- _Data shown_:

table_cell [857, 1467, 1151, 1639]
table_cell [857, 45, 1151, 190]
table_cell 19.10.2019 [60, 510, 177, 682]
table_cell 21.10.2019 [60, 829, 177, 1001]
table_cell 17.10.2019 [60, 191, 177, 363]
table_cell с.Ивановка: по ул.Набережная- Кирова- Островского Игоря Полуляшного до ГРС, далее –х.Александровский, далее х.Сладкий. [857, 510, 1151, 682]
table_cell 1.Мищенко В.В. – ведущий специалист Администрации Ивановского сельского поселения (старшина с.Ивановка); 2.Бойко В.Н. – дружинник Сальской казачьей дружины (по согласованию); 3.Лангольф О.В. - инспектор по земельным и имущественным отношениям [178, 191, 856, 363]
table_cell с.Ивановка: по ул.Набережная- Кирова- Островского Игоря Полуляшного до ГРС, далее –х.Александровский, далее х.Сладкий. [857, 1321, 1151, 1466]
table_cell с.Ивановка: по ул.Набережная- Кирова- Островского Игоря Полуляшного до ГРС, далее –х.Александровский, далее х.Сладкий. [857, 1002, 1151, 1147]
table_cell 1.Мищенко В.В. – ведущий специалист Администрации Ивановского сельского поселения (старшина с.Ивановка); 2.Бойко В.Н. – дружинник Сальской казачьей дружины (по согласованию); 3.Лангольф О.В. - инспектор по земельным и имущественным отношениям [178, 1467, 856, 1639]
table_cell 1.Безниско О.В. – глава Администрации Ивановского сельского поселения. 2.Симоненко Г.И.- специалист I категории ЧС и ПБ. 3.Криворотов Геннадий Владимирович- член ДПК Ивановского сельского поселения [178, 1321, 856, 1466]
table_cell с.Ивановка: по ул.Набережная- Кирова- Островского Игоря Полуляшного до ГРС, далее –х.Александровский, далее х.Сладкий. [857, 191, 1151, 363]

- _Instructions for the task_:
Repeat the whole listing above, word for word.

- _Result_:
table_cell [857, 1467, 1151, 1639]
table_cell [857, 45, 1151, 190]
table_cell 19.10.2019 [60, 510, 177, 682]
table_cell 21.10.2019 [60, 829, 177, 1001]
table_cell 17.10.2019 [60, 191, 177, 363]
table_cell с.Ивановка: по ул.Набережная- Кирова- Островского Игоря Полуляшного до ГРС, далее –х.Александровский, далее х.Сладкий. [857, 510, 1151, 682]
table_cell 1.Мищенко В.В. – ведущий специалист Администрации Ивановского сельского поселения (старшина с.Ивановка); 2.Бойко В.Н. – дружинник Сальской казачьей дружины (по согласованию); 3.Лангольф О.В. - инспектор по земельным и имущественным отношениям [178, 191, 856, 363]
table_cell с.Ивановка: по ул.Набережная- Кирова- Островского Игоря Полуляшного до ГРС, далее –х.Александровский, далее х.Сладкий. [857, 1321, 1151, 1466]
table_cell с.Ивановка: по ул.Набережная- Кирова- Островского Игоря Полуляшного до ГРС, далее –х.Александровский, далее х.Сладкий. [857, 1002, 1151, 1147]
table_cell 1.Мищенко В.В. – ведущий специалист Администрации Ивановского сельского поселения (старшина с.Ивановка); 2.Бойко В.Н. – дружинник Сальской казачьей дружины (по согласованию); 3.Лангольф О.В. - инспектор по земельным и имущественным отношениям [178, 1467, 856, 1639]
table_cell 1.Безниско О.В. – глава Администрации Ивановского сельского поселения. 2.Симоненко Г.И.- специалист I категории ЧС и ПБ. 3.Криворотов Геннадий Владимирович- член ДПК Ивановского сельского поселения [178, 1321, 856, 1466]
table_cell с.Ивановка: по ул.Набережная- Кирова- Островского Игоря Полуляшного до ГРС, далее –х.Александровский, далее х.Сладкий. [857, 191, 1151, 363]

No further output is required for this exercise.